Aluminum airplanes are a lot stronger than iron cars. But you keep on forgetting that a heavy stream of water would also penetrate the building and buckle columns if the force was strong enough. Shall we calculate? A 767-200 weighs 142,900 kg (315,000 lb mass) and collides at a speed of 710 km/hr (~197 m/sec). The plane decelerates approximately in its own length, 48.5 meters. The effective deceleration is 400 m/sec2, or about 41 times the force of gravity. This means the total force to bring the 767-200 to a stop is about 13 million pounds. To give some perspective, this is about 1/8th the weight of the RMS Titanic It is absurd to think the columns could have resisted this force, and they were the only things slowing down the plane. Aside from the periphery and core columns, the rest of the structure was a total pushover.

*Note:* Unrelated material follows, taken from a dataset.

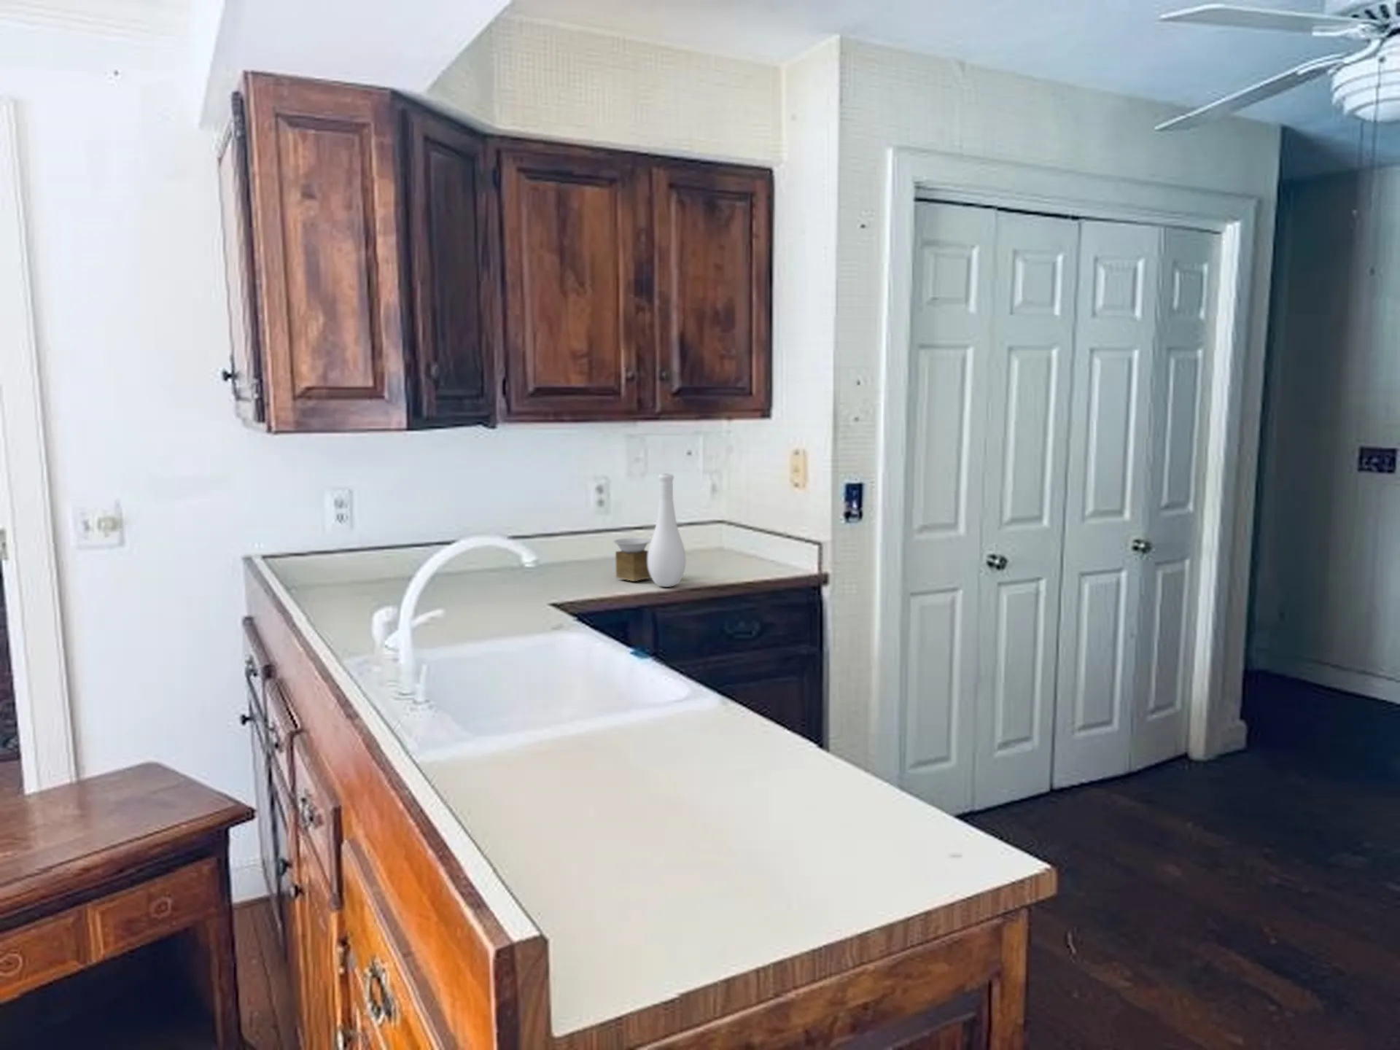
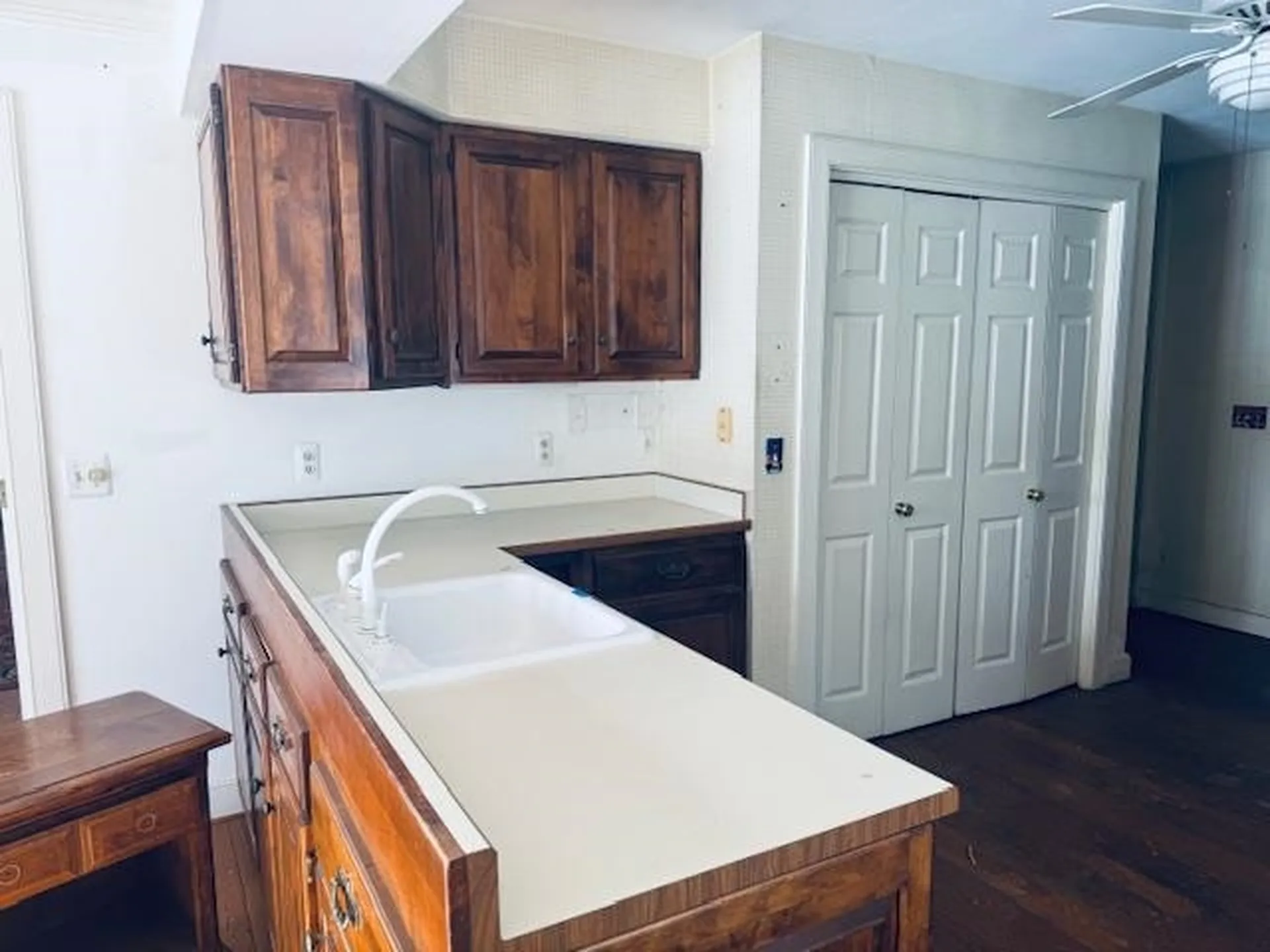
- vase [613,473,687,588]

An aluminum plane does not cleanly penetrate a metal wrapped building. An iron car goes into a wood house and you still got a car, lol.
Aluminum airplanes are a lot stronger than iron cars. But you keep on forgetting that a heavy stream of water would also penetrate the building and buckle columns if the force was strong enough. Shall we calculate? A 767-200 weighs 142,900 kg (315,000 lb mass) and collides at a speed of 710 km/hr (~197 m/sec). The plane decelerates approximately in its own length, 48.5 meters. The effective deceleration is 400 m/sec2, or about 41 times the force of gravity. This means the total force to bring the 767-200 to a stop is about 13 million pounds. To give some perspective, this is about 1/8th the weight of the RMS Titanic It is absurd to think the columns could have resisted this force, and they were the only things slowing down the plane. Aside from the periphery and core columns, the rest of the structure was a total pushover.
Ah, so it‘s math magic and not common sense. And thea can fly at 500mph a few yards off the ground (pentagon.)